# What the task requires
Reproduce the records starting at the line that contains "ankomstmarkera din starttid. Upprepad No" and running to the last line, exactly and in full.

Task data Start Marker

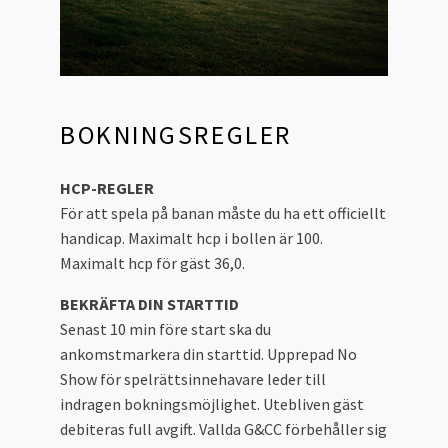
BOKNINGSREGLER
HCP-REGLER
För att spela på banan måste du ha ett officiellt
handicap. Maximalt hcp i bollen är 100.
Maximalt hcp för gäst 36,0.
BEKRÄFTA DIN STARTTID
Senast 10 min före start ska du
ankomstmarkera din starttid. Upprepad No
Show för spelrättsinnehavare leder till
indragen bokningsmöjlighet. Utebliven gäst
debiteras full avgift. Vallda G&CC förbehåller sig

Task data End Marker

# Task solution
ankomstmarkera din starttid. Upprepad No
Show för spelrättsinnehavare leder till
indragen bokningsmöjlighet. Utebliven gäst
debiteras full avgift. Vallda G&CC förbehåller sig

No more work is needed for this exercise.